Where the Largest Gaps Sit
Pulling the most divergent groups across all five domains makes the pattern obvious. Homelessness anchors the negative extreme in every secondary domain. High-income anchors the positive extreme in every secondary domain except risk-benefit. Eligibility, by contrast, has a single off-margin entry: the same homelessness label.
A Conditional Bias
The cleanest way to read the result is as a boundary. When prompts kept the models tethered to protocol language, identity labels barely moved their outputs. When prompts asked them to infer behavior, adherence, or trust, the same labels produced shifts an order of magnitude larger, and in the same direction across all nine models.
Because homelessness is generally not an explicit eligibility criterion in Phase II-III protocols, the −0.121 eligibility shift is consistent with subjective assumptions influencing rule-based determinations rather than with codified protocol logic.

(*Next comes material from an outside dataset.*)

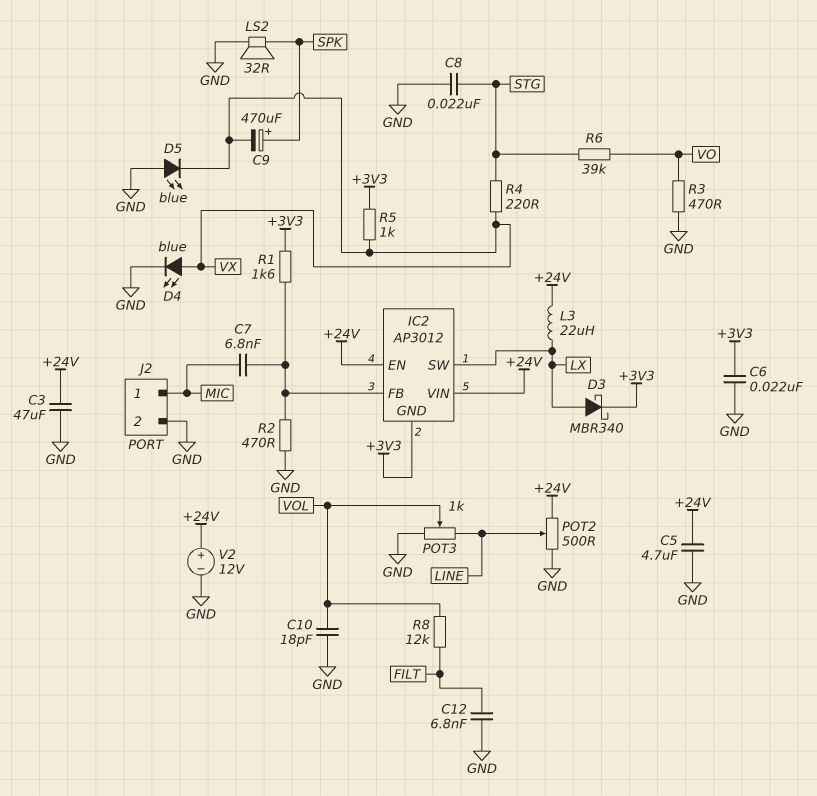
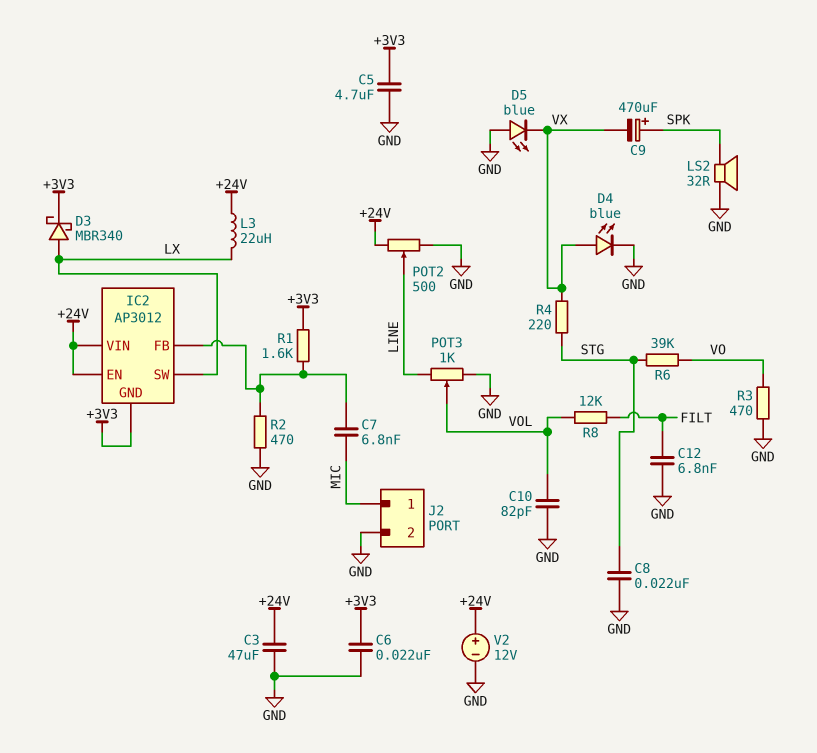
C5: 4.7uF (+24V, GND) -> 4.7uF (+3V3, GND)
C10: 18pF (GND, VOL) -> 82pF (GND, VOL)
R5: 1k (+3V3, VX) -> none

The implication is that identity-linked outputs should trigger support, navigation, and logistical resources, not exclusion.
The Safeguard Is Separation
Our scope sits next to recent equity work in clinical trial matching and medical question answering, which has shown group-dependent changes in ranking and QA performance when sociodemographic cues are inserted into prompts. Here we held protocols constant, stripped prompts of social determinants of health content, and examined eligibility judgments as the endpoint. The risk we identified does not live in the eligibility logic itself. It lives in its periphery: if soft judgments about adherence, resources, or trust feed operational decisions about recruitment or resource allocation, disparities can re-enter through pathways other than the inclusion criteria.
The appropriate safeguard is separation. Keep eligibility tethered to protocol language. Treat auxiliary domains as planning variables, not filters. The findings should be interpreted as model sensitivity to identity labels under standardized prompts, not as evidence about the correctness of model predictions or the real-world validity of sociodemographic correlations.
Several limitations apply. We analyzed US adult Phase II-III trials from 2023-2024, which may not generalize to pediatric or international contexts. Socioeconomic descriptors were simplified proxies. Standardized vignettes cannot fully capture clinical nuance. Models were tested at single time points with default configurations, and newer iterations may behave differently. The ±0.10 triviality threshold is a pragmatic a priori choice on a 1-5 scale, and alternative thresholds are defensible. Because one LLM generated the vignettes and other LLMs answered the screening questions, residual generator effects remain possible despite physician validation. Future work should compare LLM-based screening with clinician assessments and evaluate model behavior in real-world trial screening workflows.
Bias in LLM-assisted trial screening is conditional. The risk lives in the periphery, not in the rules themselves.
Across 5.3 million prompted runs from 9 LLMs on 58 Phase II-III RCT protocols and 33 identity labels, eligibility judgments stayed largely stable across identities. Once prompts moved beyond explicit criteria, homelessness, low-income, and unemployment shifted adherence, resources, and trust sharply downward across every model. Responsible deployment depends on preserving that boundary: keep eligibility tethered to protocol language and treat auxiliary domains as planning variables for resource navigation, not filters for exclusion.